Airbus, too, is emphasising the short time required for conversions. The A330 and A350 will have a common type rating. Converting to the new generation twin-jet will take eight days – four working on systems knowledge in the classroom, followed by another four in the simulator – although the simulator in this case need not be an FFS Level D machine, on which hours spent are accorded the same credit as flying the real aircraft. It will, instead, be a fixed-base Level Two machine.

Meanwhile, new materials and technologies are being pressed into service to improve the appearance of simulator visuals. FSI’s vice-president, visual systems, Jon Hester, points to the increasing use of glass, rather than the metallised plastic Mylar, as mirrors within simulators.

For maximum visual fidelity, the surface onto which images are projected should be as close to spherical as possible. “What the industry does now is take a metallised plastic, stretch it over a frame and pull it into shape with a vacuum. This isn’t a precise spherical surface; use glass and you get a better picture. You’ve also got a very smooth surface, whereas with plastic you get micro-cracks in it because of the vacuum.” This gives a less crisp image.

Mylar is also more susceptible to damage: “Somebody can accidentally poke a hole through it with a screwdriver.”

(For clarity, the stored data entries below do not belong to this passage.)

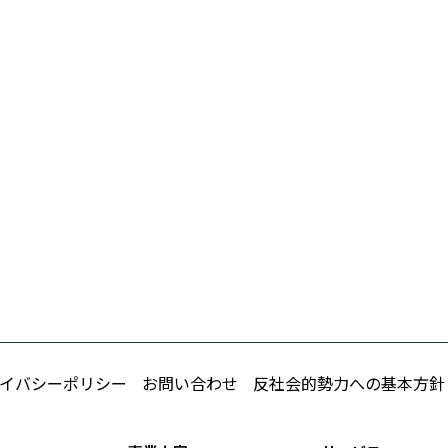
イバシーポリシー
お問い合わせ
反社会的勢力への基本方針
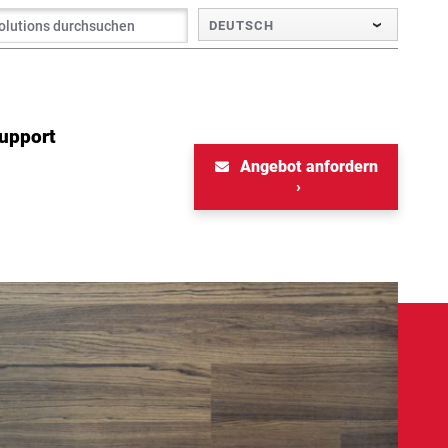
DEUTSCH
Support
Angebot anfordern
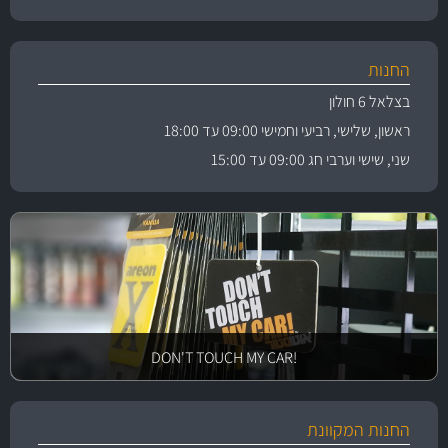
החנות
בצלאל 6 חולון
ראשון, שלישי, רביעי וחמישי 09:00 עד 18:00
שני, שישי וערבי חג 09:00 עד 15:00
!DON'T TOUCH MY CAR
החנות המקוונת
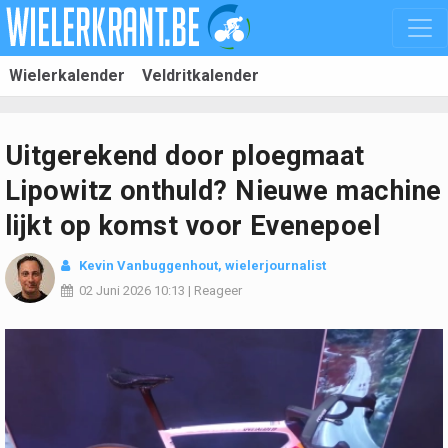
Wielerkalender
Veldritkalender
Uitgerekend door ploegmaat
Lipowitz onthuld? Nieuwe machine
lijkt op komst voor Evenepoel
Kevin Vanbuggenhout
, wielerjournalist
02 Juni 2026
10:13
|
Reageer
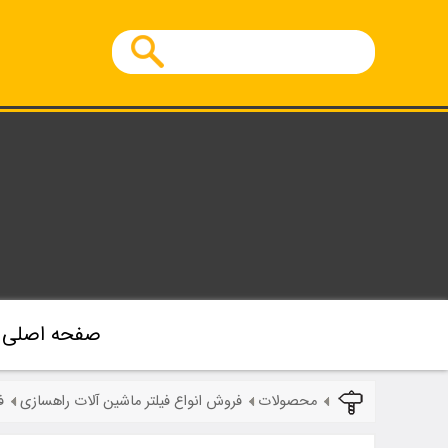
صفحه اصلی
محصولات
فروش انواع فیلتر ماشین آلات راهسازی
ف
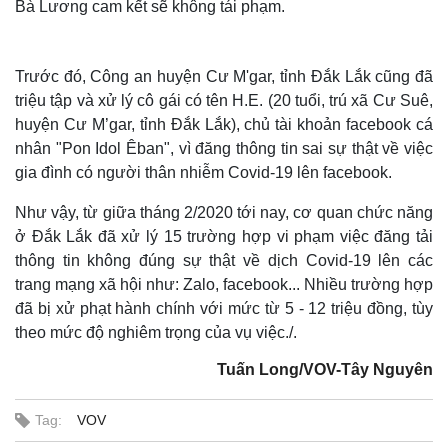
Bà Lương cam kết sẽ không tái phạm.
Trước đó, Công an huyện Cư M'gar, tỉnh Đắk Lắk cũng đã
triệu tập và xử lý cô gái có tên H.E. (20 tuổi, trú xã Cư Suê,
huyện Cư M’gar, tỉnh Đắk Lắk), chủ tài khoản facebook cá
nhân "Pon Idol Êban", vì đăng thông tin sai sự thật về việc
gia đình có người thân nhiễm Covid-19 lên facebook.
Như vậy, từ giữa tháng 2/2020 tới nay, cơ quan chức năng
ở Đắk Lắk đã xử lý 15 trường hợp vi phạm việc đăng tải
thông tin không đúng sự thật về dịch Covid-19 lên các
trang mạng xã hội như: Zalo, facebook... Nhiều trường hợp
đã bị xử phạt hành chính với mức từ 5 - 12 triệu đồng, tùy
theo mức độ nghiêm trọng của vụ việc./.
Tuấn Long/VOV-Tây Nguyên
Tag:
VOV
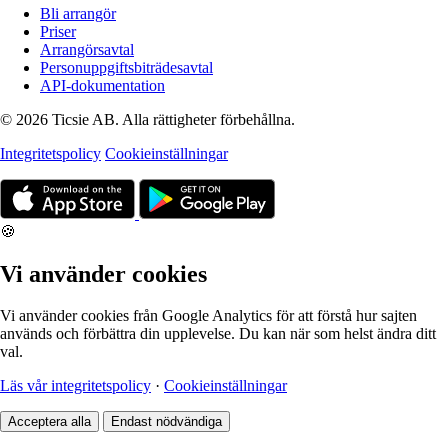
Bli arrangör
Priser
Arrangörsavtal
Personuppgiftsbiträdesavtal
API-dokumentation
© 2026 Ticsie AB. Alla rättigheter förbehållna.
Integritetspolicy
Cookieinställningar
🍪
Vi använder cookies
Vi använder cookies från Google Analytics för att förstå hur sajten
används och förbättra din upplevelse. Du kan när som helst ändra ditt
val.
Läs vår integritetspolicy
·
Cookieinställningar
Acceptera alla
Endast nödvändiga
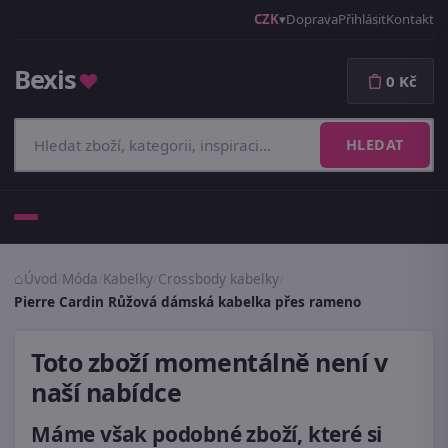
CZK
Doprava
Přihlásit
Kontakt
Bexis
♥
0 Kč
HLEDAT
Menu
Úvod
/
Móda
/
Kabelky
/
Crossbody kabelky
/
Pierre Cardin Růžová dámská kabelka přes rameno
Toto zboží momentálně není v
naší nabídce
Máme však podobné zboží, které si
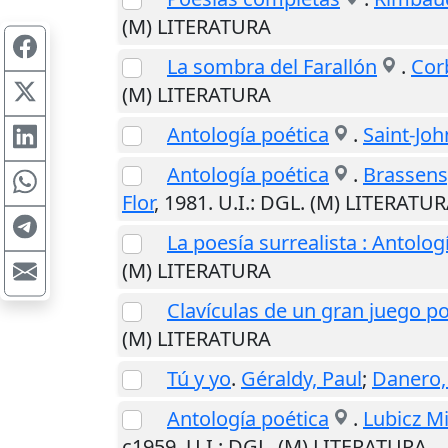
(M) LITERATURA
La sombra del Farallón
.
Cor
(M) LITERATURA
Antología poética
.
Saint-Joh
Antología poética
.
Brassens
Flor
,
1981
.
U.I.
: DGL. (M) LITERATU
La poesía surrealista : Antolog
(M) LITERATURA
Clavículas de un gran juego p
(M) LITERATURA
Tú y yo
.
Géraldy, Paul
;
Danero,
Antología poética
.
Lubicz Mi
c1959
.
U.I.
: DGL. (M) LITERATURA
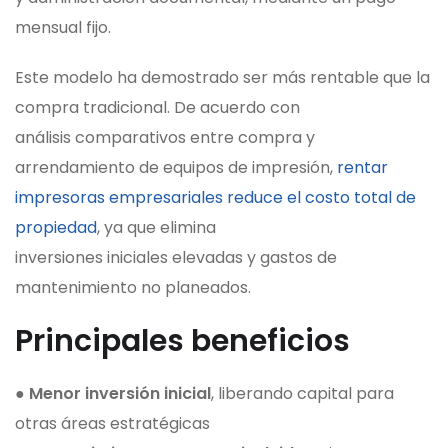
mensual fijo.
Este modelo ha demostrado ser más rentable que la
compra tradicional. De acuerdo con
análisis comparativos entre compra y
arrendamiento de equipos de impresión,
rentar
impresoras empresariales reduce el costo total de
propiedad
, ya que elimina
inversiones iniciales elevadas y gastos de
mantenimiento no planeados.
Principales beneficios
●
Menor inversión inicial
, liberando capital para
otras áreas estratégicas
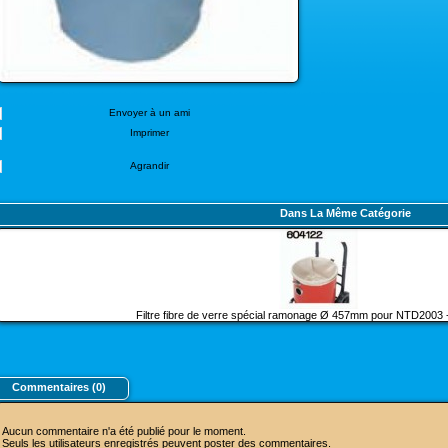
Envoyer à un ami
Imprimer
Agrandir
Dans La Même Catégorie
Filtre fibre de verre spécial ramonage Ø 457mm pour NTD200
Commentaires (0)
Aucun commentaire n'a été publié pour le moment.
Seuls les utilisateurs enregistrés peuvent poster des commentaires.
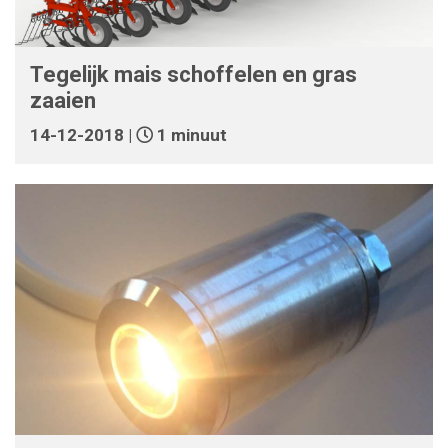
Tegelijk mais schoffelen en gras
zaaien
14-12-2018 |
1 minuut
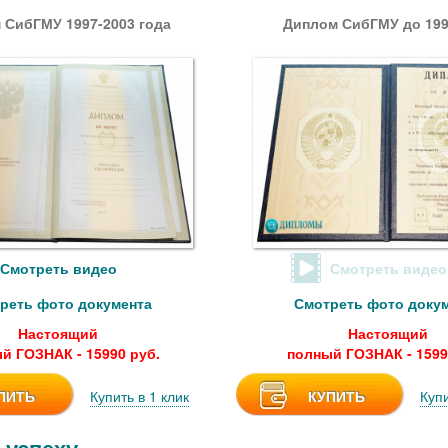
 СибГМУ 1997-2003 года
Диплом СибГМУ до 199
Смотреть видео
Смотреть видео
реть фото документа
Смотреть фото доку
Настоящий
Настоящий
й ГОЗНАК - 15990 руб.
полный ГОЗНАК - 1599
ПИТЬ
Купить в 1 клик
КУПИТЬ
Купи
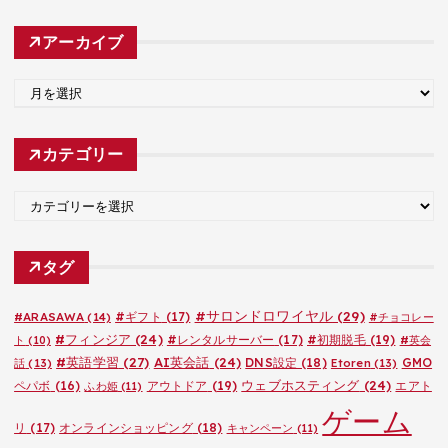
アーカイブ
ア
ー
カ
カテゴリー
イ
ブ
カ
テ
ゴ
タグ
リ
ー
#サロンドロワイヤル
(29)
#ARASAWA
(14)
#ギフト
(17)
#チョコレー
#フィンジア
(24)
#レンタルサーバー
(17)
#初期脱毛
(19)
ト
(10)
#英会
#英語学習
(27)
AI英会話
(24)
DNS設定
(18)
GMO
話
(13)
Etoren
(13)
ウェブホスティング
(24)
ペパボ
(16)
アウトドア
(19)
エアト
ふわ姫
(11)
ゲーム
リ
(17)
オンラインショッピング
(18)
キャンペーン
(11)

Advances are also afoot in the type of projectors used. The FAA has certified the first laser phosphor projector, which gives a crisper image and whose considerably longer life-cycle compared to its predecessors eases the pressure on maintenance teams from having to swap out lamps in the increasingly restricted down-time allocated to simulators. With airlines racing to train enough crews for their growing fleets, it is becoming increasingly common for simulators to be operating 20h out of every 24h.